Black people consistently had a higher rate of stroke than white people over a recent 22-year period, according to a study published in Neurology, which also found that the average age of Black people experiencing stroke was nearly 10 years younger than that of white people, another inequity that grew over time.

“We found that the rate of stroke is decreasing over time in both Black and white people—a very encouraging trend for US prevention efforts,” says study author Tracy E. Madsen, MD, PhD, of Brown University, in a release. “But there was an inequity from the beginning of the study, with the rate of stroke always being higher for Black people than their white counterparts. The disparity did not decrease in 22 years, especially among younger and middle-aged adults.”

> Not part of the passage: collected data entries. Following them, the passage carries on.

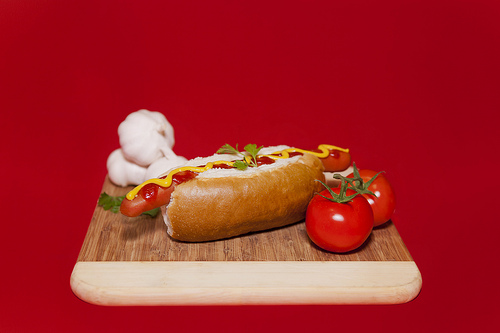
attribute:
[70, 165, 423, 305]
cutting board — small, wooden, brown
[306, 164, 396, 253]
tomatoes — whole, red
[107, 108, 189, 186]
garlic — whole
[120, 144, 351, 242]
hot dog — long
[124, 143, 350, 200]
mustard — drizzled, yellow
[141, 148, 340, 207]
ketchup — drizzled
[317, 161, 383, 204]
stems — green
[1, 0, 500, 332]
background — red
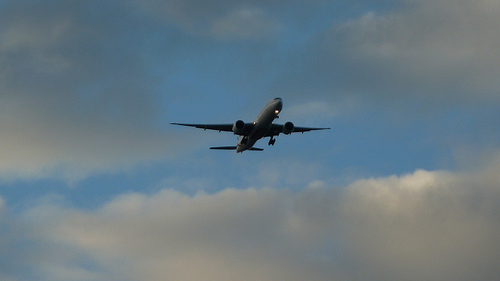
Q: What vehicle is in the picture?
A: Plane.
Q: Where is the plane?
A: In the sky.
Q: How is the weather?
A: Cloudy.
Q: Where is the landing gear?
A: Partially deployed.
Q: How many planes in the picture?
A: 1.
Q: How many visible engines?
A: 2.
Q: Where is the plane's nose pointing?
A: Top right corner.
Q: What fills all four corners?
A: Clouds.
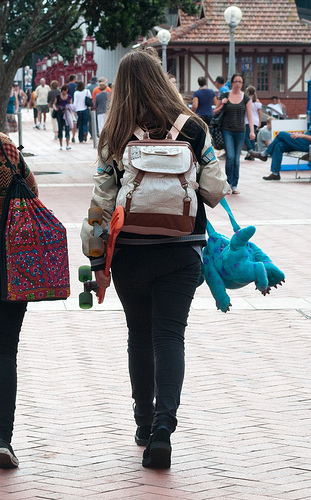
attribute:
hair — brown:
[98, 49, 210, 165]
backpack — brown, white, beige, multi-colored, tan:
[113, 112, 201, 238]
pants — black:
[110, 245, 201, 431]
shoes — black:
[135, 425, 172, 469]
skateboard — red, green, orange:
[78, 204, 125, 309]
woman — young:
[211, 71, 255, 196]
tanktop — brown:
[219, 91, 251, 129]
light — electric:
[223, 4, 243, 25]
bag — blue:
[202, 198, 286, 313]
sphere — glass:
[157, 28, 171, 42]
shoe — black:
[142, 427, 173, 470]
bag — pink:
[4, 200, 69, 300]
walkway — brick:
[2, 106, 311, 498]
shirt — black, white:
[55, 95, 72, 111]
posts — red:
[33, 36, 96, 88]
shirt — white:
[73, 89, 92, 110]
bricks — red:
[194, 315, 301, 464]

Researchers evaluated stroke trends over time using data from hospitals in southern Ohio and northern Kentucky from 1993 to 2015. Stroke cases were recorded across a full year every five years—about 1,950 cases per year for a total of 9,728. Using US Census data, they were able to calculate stroke incidence rates per 100,000 people.

The overall rate of stroke decreased from 230 cases per 100,000 people in 1993 to 188 cases per 100,000 people in 2015. For Black people, the rates went from 349 to 311, and for white people they declined from 215 to 170.

The rate of stroke among Black people continued to be 50 to 80% higher than the rate among white people across the 22 years, even after adjusting for age and sex—a disparity that was particularly stark in younger and middle-aged Black adults. The disparity shrank in older age groups, a difference the researchers say may be due to different survival rates in Black and white people.

While the rate of stroke was decreasing, the study found that strokes were occurring at younger ages over time, and this change was larger in Black people, exacerbating an existing disparity. Strokes struck Black people at an average age of 66 at the beginning of the study and at age 62 by the end of the study. For white people, the average age was 72 at the beginning of the study and 71 two decades later.

“These disparities present a major ongoing public health concern,” Madsen says in a release. “More work is clearly needed to address systemic and policy problems, as well as factors at the provider and patient levels. These findings are a clear, urgent call for concrete efforts to build more equitable means of stroke prevention and care.”

Madsen noted a limitation of the study was that while race was the primary focus of the study, the key social factors that contribute to racial inequities, like systemic racism and access to preventative care, were not measured. 

The study was supported by the National Institute of Neurological Disorders and Stroke.